I'm going to try to lj-cut the spoilers-- I don't know if it will work in a comment.


Prince Stupid (part 2 of the Idiots of Narnia): the entire plot depends on Prince Caspian totally screwing up an attack on the enemy castle because he insists on being stupid and doing things that could totally be done later not once, but twice. It's helped along by High King Peter the Moronic being too busy being annoyed with Caspian and trying to one-up him that he's unable to adapt a plan to the fact that Caspian is crazy and stupid. Having been really stupid for a while, they then return to their base, so Caspian can advance the plot by being stupid in an entirely different way. Also, the whole plot relies on the fact that Peter the Moronic and Susan the Inconsistently Dumb decide that the logical conclusion is that Aslan has abandoned them and that Lucy is lying or delusional. This seems, shall we say, ridiculous after the first book/movie. Indeed, Edmund the Making-up-for-last-time points out explicitly, last time I didn't listen to Lucy, I ended up looking stupid, but to no avail. Yes, they're kids. But they're also the Kings and Queens of Narnia of legend, who ruled for more than a decade and still remember that all. Feh.

The morality really bugged me. They slaughter vast numbers of faceless human soldiers, apparently without remorse or qualms. (And I don't mean cause to be killed in battle-- they personally stab them, shoot them full of arrows, and lop off their heads.) I'm okay with that-- it's a war after all. But when they're confronted with the people who are directly responsible for all of this-- practically moustache twirling over the top villains, who really are directly comparable to Hitler and the head of the SS, up to and including plotting genocide-- then they are all about mercy and unwilling to kill and all of that. Apparently, having a face and a name makes you matter. Indeed, not one of the named villains whose faces we see gets killed by our heroes. As for all of the regular soldiers (and their horses, which given that this is Narnia matter)-- the Kings and Queens care more about a single feral bear than all of the human soldiers put together (literally). This really upset me, especially because our heroes, who are portrayed as being people whose morality we care about, slaughter vast numbers of soldiers whose principal mistake was to be born into the system of the enemy.

To be continued...


[identity profile] hca.livejournal.com 2008-05-18 09:30 pm (UTC)(link)
Heya -

So I'm just getting back from a weekend away, which means I don't have time now to get into a good comment to this post (or all of the other comments I want to make to other posts, either) -

But I'm wildly curious to ask.
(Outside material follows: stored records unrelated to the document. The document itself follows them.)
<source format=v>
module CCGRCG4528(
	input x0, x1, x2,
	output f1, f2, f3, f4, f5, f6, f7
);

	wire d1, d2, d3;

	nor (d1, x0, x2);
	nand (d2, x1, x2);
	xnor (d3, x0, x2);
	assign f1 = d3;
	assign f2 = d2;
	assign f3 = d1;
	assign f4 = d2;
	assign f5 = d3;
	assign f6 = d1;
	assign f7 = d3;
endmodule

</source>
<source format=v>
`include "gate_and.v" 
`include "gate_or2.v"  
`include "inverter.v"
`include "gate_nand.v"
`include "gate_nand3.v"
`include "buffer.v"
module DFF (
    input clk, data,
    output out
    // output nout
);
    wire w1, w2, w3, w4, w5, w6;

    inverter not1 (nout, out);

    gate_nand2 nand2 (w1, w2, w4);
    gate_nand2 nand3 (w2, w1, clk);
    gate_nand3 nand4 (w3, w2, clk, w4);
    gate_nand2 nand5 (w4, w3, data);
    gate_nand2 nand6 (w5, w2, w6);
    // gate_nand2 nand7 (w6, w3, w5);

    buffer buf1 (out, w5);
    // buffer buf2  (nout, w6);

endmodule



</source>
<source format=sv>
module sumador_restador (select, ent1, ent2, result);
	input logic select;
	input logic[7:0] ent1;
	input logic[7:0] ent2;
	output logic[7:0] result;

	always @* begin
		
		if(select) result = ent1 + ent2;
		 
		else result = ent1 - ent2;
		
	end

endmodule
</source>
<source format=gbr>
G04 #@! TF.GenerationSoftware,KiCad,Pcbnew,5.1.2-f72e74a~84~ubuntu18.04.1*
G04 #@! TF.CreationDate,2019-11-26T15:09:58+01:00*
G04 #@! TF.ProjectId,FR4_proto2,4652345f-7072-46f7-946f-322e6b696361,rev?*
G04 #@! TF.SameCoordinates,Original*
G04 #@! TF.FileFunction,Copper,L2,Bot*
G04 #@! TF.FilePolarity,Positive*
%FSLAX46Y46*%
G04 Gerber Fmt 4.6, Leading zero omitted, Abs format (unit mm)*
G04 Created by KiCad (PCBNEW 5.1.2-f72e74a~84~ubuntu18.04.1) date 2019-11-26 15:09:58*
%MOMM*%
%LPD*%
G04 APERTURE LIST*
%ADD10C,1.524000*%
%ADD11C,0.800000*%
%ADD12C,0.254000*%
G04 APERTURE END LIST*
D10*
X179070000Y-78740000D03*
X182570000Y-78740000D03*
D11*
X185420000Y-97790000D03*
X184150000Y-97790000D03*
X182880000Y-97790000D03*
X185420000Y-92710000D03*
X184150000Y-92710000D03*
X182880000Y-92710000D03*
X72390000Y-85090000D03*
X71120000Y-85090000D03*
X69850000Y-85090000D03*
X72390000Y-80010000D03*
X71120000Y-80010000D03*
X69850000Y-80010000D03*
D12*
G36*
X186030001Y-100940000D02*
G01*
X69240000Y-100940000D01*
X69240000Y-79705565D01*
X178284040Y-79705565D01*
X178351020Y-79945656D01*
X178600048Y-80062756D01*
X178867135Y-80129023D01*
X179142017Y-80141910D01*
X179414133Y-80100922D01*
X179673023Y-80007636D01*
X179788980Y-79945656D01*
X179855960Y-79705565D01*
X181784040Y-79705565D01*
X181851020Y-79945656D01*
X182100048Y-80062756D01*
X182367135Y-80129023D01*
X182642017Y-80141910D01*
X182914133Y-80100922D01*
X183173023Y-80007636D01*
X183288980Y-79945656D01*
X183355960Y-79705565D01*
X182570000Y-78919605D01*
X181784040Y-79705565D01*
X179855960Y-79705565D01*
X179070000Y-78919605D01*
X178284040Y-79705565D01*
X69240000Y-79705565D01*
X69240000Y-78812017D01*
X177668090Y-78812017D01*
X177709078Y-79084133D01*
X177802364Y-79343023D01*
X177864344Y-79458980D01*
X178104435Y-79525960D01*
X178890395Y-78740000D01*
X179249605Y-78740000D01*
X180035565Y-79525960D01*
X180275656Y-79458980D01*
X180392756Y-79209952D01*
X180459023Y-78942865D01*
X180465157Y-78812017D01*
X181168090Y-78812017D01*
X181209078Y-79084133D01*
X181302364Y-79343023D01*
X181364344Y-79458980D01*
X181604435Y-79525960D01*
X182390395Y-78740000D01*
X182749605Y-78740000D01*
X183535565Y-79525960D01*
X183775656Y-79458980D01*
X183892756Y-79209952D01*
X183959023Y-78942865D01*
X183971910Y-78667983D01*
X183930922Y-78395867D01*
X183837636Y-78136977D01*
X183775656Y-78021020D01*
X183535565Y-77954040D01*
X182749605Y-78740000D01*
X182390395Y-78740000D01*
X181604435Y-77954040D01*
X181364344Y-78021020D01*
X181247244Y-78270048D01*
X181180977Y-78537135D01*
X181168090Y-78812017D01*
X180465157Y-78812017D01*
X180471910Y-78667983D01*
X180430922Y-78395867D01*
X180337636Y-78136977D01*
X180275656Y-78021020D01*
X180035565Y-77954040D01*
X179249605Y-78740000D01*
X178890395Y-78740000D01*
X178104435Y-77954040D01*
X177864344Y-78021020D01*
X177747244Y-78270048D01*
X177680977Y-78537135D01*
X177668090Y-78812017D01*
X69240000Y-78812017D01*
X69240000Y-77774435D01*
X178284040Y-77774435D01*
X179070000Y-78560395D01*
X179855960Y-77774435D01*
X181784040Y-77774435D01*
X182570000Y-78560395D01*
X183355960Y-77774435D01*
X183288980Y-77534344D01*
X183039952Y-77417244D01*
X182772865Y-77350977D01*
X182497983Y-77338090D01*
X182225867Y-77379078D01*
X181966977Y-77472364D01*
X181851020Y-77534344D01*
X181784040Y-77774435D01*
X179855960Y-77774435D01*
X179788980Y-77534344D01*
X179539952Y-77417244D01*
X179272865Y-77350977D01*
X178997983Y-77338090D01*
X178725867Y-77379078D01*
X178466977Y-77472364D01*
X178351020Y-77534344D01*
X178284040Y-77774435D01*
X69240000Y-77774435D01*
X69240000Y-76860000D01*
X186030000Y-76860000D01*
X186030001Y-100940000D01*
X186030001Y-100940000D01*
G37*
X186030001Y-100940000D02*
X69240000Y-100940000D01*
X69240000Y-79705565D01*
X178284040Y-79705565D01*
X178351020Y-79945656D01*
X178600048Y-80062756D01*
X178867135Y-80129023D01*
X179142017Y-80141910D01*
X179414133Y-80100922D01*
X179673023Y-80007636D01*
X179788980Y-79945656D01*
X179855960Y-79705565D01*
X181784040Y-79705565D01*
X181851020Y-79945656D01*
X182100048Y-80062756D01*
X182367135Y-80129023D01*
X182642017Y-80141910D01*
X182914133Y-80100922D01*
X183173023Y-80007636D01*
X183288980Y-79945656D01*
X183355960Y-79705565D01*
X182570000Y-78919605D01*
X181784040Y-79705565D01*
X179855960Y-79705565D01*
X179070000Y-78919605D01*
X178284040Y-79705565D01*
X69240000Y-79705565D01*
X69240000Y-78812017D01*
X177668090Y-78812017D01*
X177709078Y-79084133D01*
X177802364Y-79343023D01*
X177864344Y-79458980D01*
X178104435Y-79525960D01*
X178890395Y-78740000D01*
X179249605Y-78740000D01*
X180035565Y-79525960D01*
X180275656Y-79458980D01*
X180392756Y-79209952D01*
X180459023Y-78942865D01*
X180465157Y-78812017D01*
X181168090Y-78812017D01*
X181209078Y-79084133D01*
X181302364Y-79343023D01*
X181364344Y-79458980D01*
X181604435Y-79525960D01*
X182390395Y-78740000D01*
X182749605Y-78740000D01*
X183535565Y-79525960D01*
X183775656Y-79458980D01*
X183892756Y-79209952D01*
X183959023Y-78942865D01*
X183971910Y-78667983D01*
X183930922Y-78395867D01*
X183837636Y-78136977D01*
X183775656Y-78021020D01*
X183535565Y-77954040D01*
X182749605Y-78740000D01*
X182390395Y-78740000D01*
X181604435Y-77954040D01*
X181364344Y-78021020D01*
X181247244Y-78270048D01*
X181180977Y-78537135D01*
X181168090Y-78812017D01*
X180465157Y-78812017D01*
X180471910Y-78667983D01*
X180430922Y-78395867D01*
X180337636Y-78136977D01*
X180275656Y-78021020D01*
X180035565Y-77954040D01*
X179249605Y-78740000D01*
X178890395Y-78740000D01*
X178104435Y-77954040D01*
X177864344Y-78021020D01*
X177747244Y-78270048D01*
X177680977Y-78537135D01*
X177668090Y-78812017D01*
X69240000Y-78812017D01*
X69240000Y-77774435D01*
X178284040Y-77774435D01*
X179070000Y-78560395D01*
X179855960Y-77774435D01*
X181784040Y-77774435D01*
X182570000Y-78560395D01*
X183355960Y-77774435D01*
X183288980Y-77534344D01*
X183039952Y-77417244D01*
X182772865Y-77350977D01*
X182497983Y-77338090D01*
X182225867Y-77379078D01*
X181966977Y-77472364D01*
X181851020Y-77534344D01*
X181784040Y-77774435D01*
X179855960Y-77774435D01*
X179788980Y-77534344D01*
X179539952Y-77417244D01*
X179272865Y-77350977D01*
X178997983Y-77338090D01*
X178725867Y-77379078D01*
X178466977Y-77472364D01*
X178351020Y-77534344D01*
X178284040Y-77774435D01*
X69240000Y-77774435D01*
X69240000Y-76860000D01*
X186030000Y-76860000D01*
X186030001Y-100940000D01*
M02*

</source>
There's quite a lot about Narnia that I loved at ages 7-8, and quite a lot that I still do love, more perhaps because it touches a warm place in the center of my chest than because Mr. Lewis reflects my own intellectual views. And Reepicheep is indeed one of the things about Narnia that I still love - and I was just wondering, why you thought I would? Because he's a gallant knight with all the mannerisms, or because he sets himself a Grail quest, or because he achieves it? Or because I like Eddie Izzard enough to haul ass to New York to see him? Just wondering. It's always interesting to find out which of your personality traits shine brightest to the people watching.

It's actually Edmund who is my favorite character - in great part because of one line in Horse: "Even a traitor may mend. I have known one that did."
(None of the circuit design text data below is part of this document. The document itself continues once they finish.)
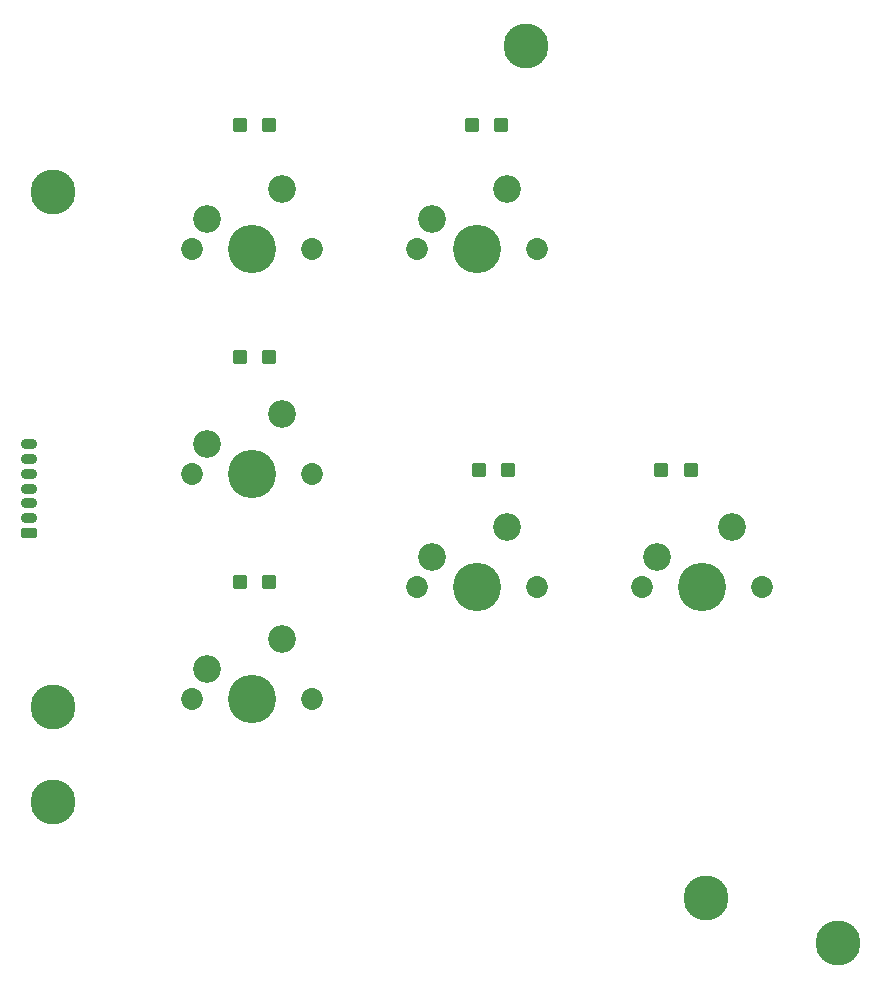
<source format=gbr>
G04 #@! TF.GenerationSoftware,KiCad,Pcbnew,(6.0.2)*
G04 #@! TF.CreationDate,2022-03-15T14:10:59+03:00*
G04 #@! TF.ProjectId,kinesis-thumb-pcb,6b696e65-7369-4732-9d74-68756d622d70,rev?*
G04 #@! TF.SameCoordinates,Original*
G04 #@! TF.FileFunction,Soldermask,Bot*
G04 #@! TF.FilePolarity,Negative*
%FSLAX46Y46*%
G04 Gerber Fmt 4.6, Leading zero omitted, Abs format (unit mm)*
G04 Created by KiCad (PCBNEW (6.0.2)) date 2022-03-15 14:10:59*
%MOMM*%
%LPD*%
G01*
G04 APERTURE LIST*
G04 Aperture macros list*
%AMRoundRect*
0 Rectangle with rounded corners*
0 $1 Rounding radius*
0 $2 $3 $4 $5 $6 $7 $8 $9 X,Y pos of 4 corners*
0 Add a 4 corners polygon primitive as box body*
4,1,4,$2,$3,$4,$5,$6,$7,$8,$9,$2,$3,0*
0 Add four circle primitives for the rounded corners*
1,1,$1+$1,$2,$3*
1,1,$1+$1,$4,$5*
1,1,$1+$1,$6,$7*
1,1,$1+$1,$8,$9*
0 Add four rect primitives between the rounded corners*
20,1,$1+$1,$2,$3,$4,$5,0*
20,1,$1+$1,$4,$5,$6,$7,0*
20,1,$1+$1,$6,$7,$8,$9,0*
20,1,$1+$1,$8,$9,$2,$3,0*%
G04 Aperture macros list end*
%ADD10RoundRect,0.251000X0.450000X-0.200000X0.450000X0.200000X-0.450000X0.200000X-0.450000X-0.200000X0*%
%ADD11O,1.402000X0.902000*%
%ADD12C,1.852000*%
%ADD13C,4.089800*%
%ADD14C,2.352000*%
%ADD15C,3.802000*%
%ADD16RoundRect,0.051000X-0.500000X-0.500000X0.500000X-0.500000X0.500000X0.500000X-0.500000X0.500000X0*%
G04 APERTURE END LIST*
D10*
X168473000Y-73223000D03*
D11*
X168473000Y-71973000D03*
X168473000Y-70723000D03*
X168473000Y-69473000D03*
X168473000Y-68223000D03*
X168473000Y-66973000D03*
X168473000Y-65723000D03*
D12*
X201295000Y-77787500D03*
X211455000Y-77787500D03*
D13*
X206375000Y-77787500D03*
D14*
X202565000Y-75247500D03*
X208915000Y-72707500D03*
D12*
X201295000Y-49212500D03*
X211455000Y-49212500D03*
D13*
X206375000Y-49212500D03*
D14*
X202565000Y-46672500D03*
X208915000Y-44132500D03*
D13*
X187325000Y-49212500D03*
D12*
X192405000Y-49212500D03*
X182245000Y-49212500D03*
D14*
X183515000Y-46672500D03*
X189865000Y-44132500D03*
D12*
X182245000Y-68262500D03*
X192405000Y-68262500D03*
D13*
X187325000Y-68262500D03*
D14*
X183515000Y-65722500D03*
X189865000Y-63182500D03*
D12*
X192405000Y-87312500D03*
D13*
X187325000Y-87312500D03*
D12*
X182245000Y-87312500D03*
D14*
X183515000Y-84772500D03*
X189865000Y-82232500D03*
D12*
X230505000Y-77787500D03*
X220345000Y-77787500D03*
D13*
X225425000Y-77787500D03*
D14*
X221615000Y-75247500D03*
X227965000Y-72707500D03*
D15*
X170450000Y-96000000D03*
X170450000Y-44400000D03*
X225806000Y-104140000D03*
X170500000Y-88000000D03*
X210566000Y-32004000D03*
X236982000Y-107950000D03*
D16*
X221992000Y-67865700D03*
X224492000Y-67865700D03*
X206514000Y-67865700D03*
X209014000Y-67865700D03*
X205919000Y-38695300D03*
X208419000Y-38695300D03*
X186274000Y-38695300D03*
X188774000Y-38695300D03*
X186274000Y-58340700D03*
X188774000Y-58340700D03*
X186274000Y-77390700D03*
X188774000Y-77390700D03*
M02*

</source>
(Although I wanted to be Lucy when I was seven, of course. And the older I get, the more I respect Peter and Tirian for wading right into battles they can't win, because they are battles that must be fought. Say what you want about the ultimate message of Last Battle, and I do have issues with it - Tirian fights a losing battle against evil forces with everything he has and in every way he can. On the beaches, on the landing grounds, in the fields and in the streets and on the hills...)

Right, so it is in fact totally impossible for me to not wade into Narnia, even when I really don't have time to do it justice. Argh! Sorry for cluttering your comments with half-formed thoughts! What was it about Reepicheep?